There are no living directors in the same category as Kaurismaki (or Andersson for that matter), who are as self-effacing, as ceremoniously unconcerned with high seriousness, as blithely merciless, as stridently full of deadpan good humor as he.

According to the man himself, Kaurismaki does not consider himself a 'master': "Maybe my films are not masterpieces, but they are documents of their time. That's enough for me. Masterpieces I can't do - even though I try." In a new period of film in which the average attention span of the filmgoer has considerably shortened, and the means of expression been so exhausted as to warrant technological contraptions and a pandemonium of computer graphics, Kaurismaki is a master. And Ariel is a masterpiece. The kind of film that a film school teacher should require a class to watch, only to dare them, at the end, to attempt to make the same film all over again. Perfection of economy, perfection of expression, are hard to come by. It would be useless to describe the plot of the film, or to explain its themes, or even the execution of the scenes: the film is such that its components cannot be cut up, nor its parts dismantled and displayed for testing: its editing is such that no other syntax except from what occurs from the 1st frame to the last can spell out the integral grammar of its form.

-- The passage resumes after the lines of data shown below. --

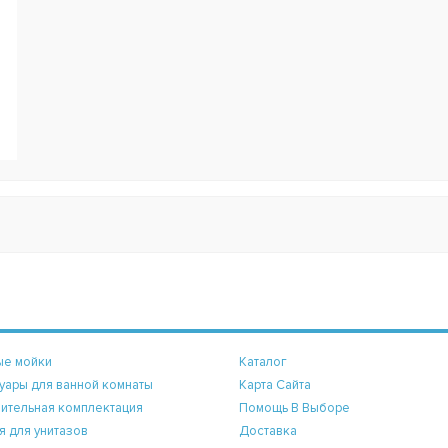
ые мойки
Каталог
уары для ванной комнаты
Карта Сайта
ительная комплектация
Помощь В Выборе
я для унитазов
Доставка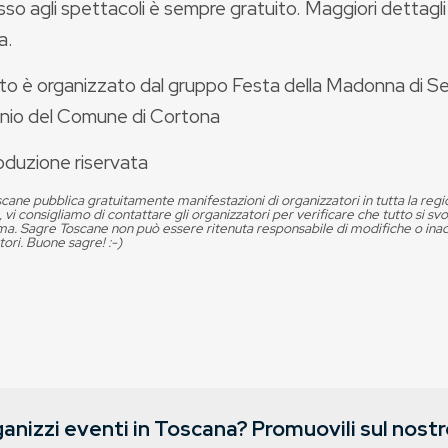
sso agli spettacoli è sempre gratuito. Maggiori dettagl
a.
to è organizzato dal gruppo Festa della Madonna di S
inio del Comune di Cortona
oduzione riservata
cane pubblica gratuitamente manifestazioni di organizzatori in tutta la reg
, vi consigliamo di contattare gli organizzatori per verificare che tutto si s
. Sagre Toscane non può essere ritenuta responsabile di modifiche o in
tori. Buone sagre! :-)
anizzi eventi in Toscana? Promuovili sul nostro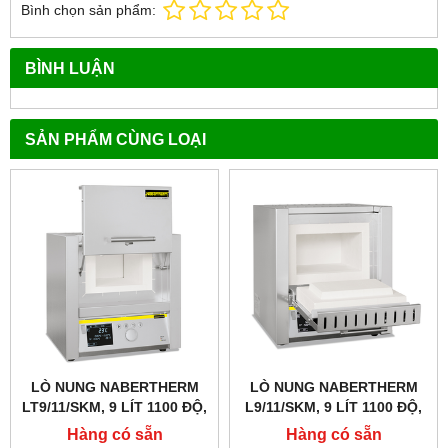
Bình chọn sản phẩm:
BÌNH LUẬN
SẢN PHẨM CÙNG LOẠI
LÒ NUNG NABERTHERM
LÒ NUNG NABERTHERM
LT9/11/SKM, 9 LÍT 1100 ĐỘ,
L9/11/SKM, 9 LÍT 1100 ĐỘ,
GIA NHIỆT 4 MẶT, CỬA
GIA NHIỆT 4 MẶT
Hàng có sẵn
Hàng có sẵn
TRƯỢT LÊN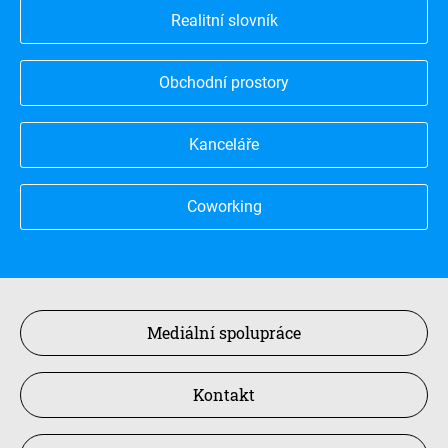
Realitní slovník
Obchodní prostory
Kanceláře
Coworking
Mediální spolupráce
Kontakt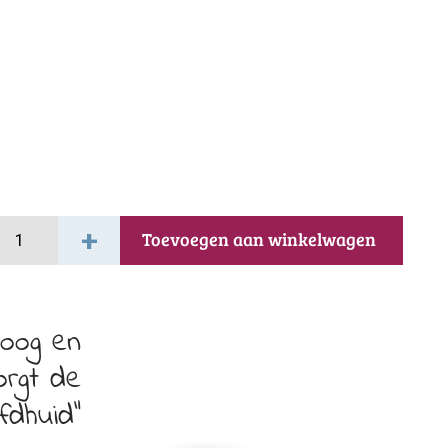
+
Toevoegen aan winkelwagen
a
roog en
orgt de
fdhuid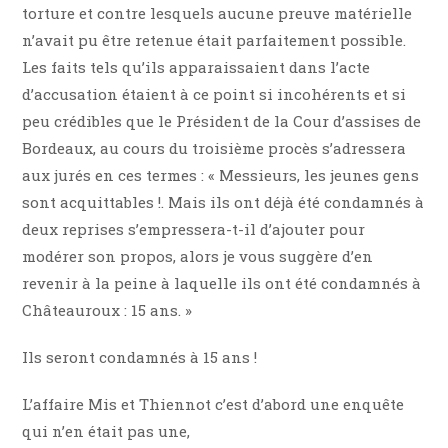
torture et contre lesquels aucune preuve matérielle
n’avait pu être retenue était parfaitement possible.
Les faits tels qu’ils apparaissaient dans l’acte
d’accusation étaient à ce point si incohérents et si
peu crédibles que le Président de la Cour d’assises de
Bordeaux, au cours du troisième procès s’adressera
aux jurés en ces termes : « Messieurs, les jeunes gens
sont acquittables !. Mais ils ont déjà été condamnés à
deux reprises s’empressera-t-il d’ajouter pour
modérer son propos, alors je vous suggère d’en
revenir à la peine à laquelle ils ont été condamnés à
Châteauroux : 15 ans. »
Ils seront condamnés à 15 ans !
L’affaire Mis et Thiennot c’est d’abord une enquête
qui n’en était pas une,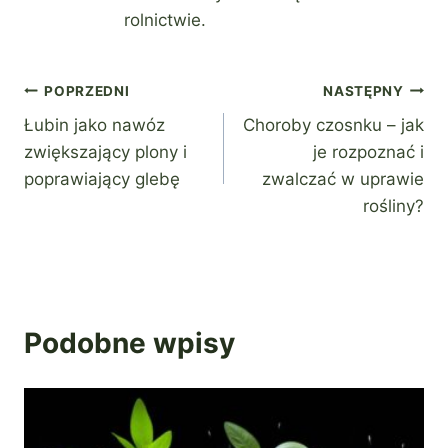
rolnictwie.
Nawigacja
POPRZEDNI
NASTĘPNY
Łubin jako nawóz
Choroby czosnku – jak
wpisu
zwiększający plony i
je rozpoznać i
poprawiający glebę
zwalczać w uprawie
rośliny?
Podobne wpisy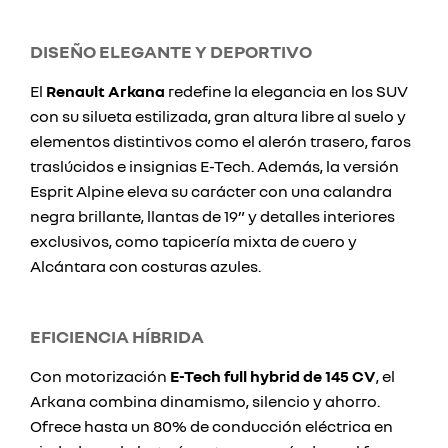
DISEÑO ELEGANTE Y DEPORTIVO
El
Renault Arkana
redefine la elegancia en los SUV
con su silueta estilizada, gran altura libre al suelo y
elementos distintivos como el alerón trasero, faros
traslúcidos e insignias E-Tech. Además, la versión
Esprit Alpine eleva su carácter con una calandra
negra brillante, llantas de 19” y detalles interiores
exclusivos, como tapicería mixta de cuero y
Alcántara con costuras azules.
EFICIENCIA HÍBRIDA
Con motorización
E-Tech full hybrid de 145 CV
, el
Arkana combina dinamismo, silencio y ahorro.
Ofrece hasta un 80% de conducción eléctrica en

Ariel remains a testament not just to Kaurismaki's wondrously thrifty technique (to which he likely owes more to Bresson than to Godard), but to the firm belief of an artist whose sheer faith in cinema, in life attaining meaning "somewhere over the rainbow" where cinema lies, overwhelms the easy nihilism, and rampant cynicism, that modern life has bred in everyone from its peons to its vaunted artists. A master is one who learns how to smile, through the grim & the pleasant, at the very close of the curtain.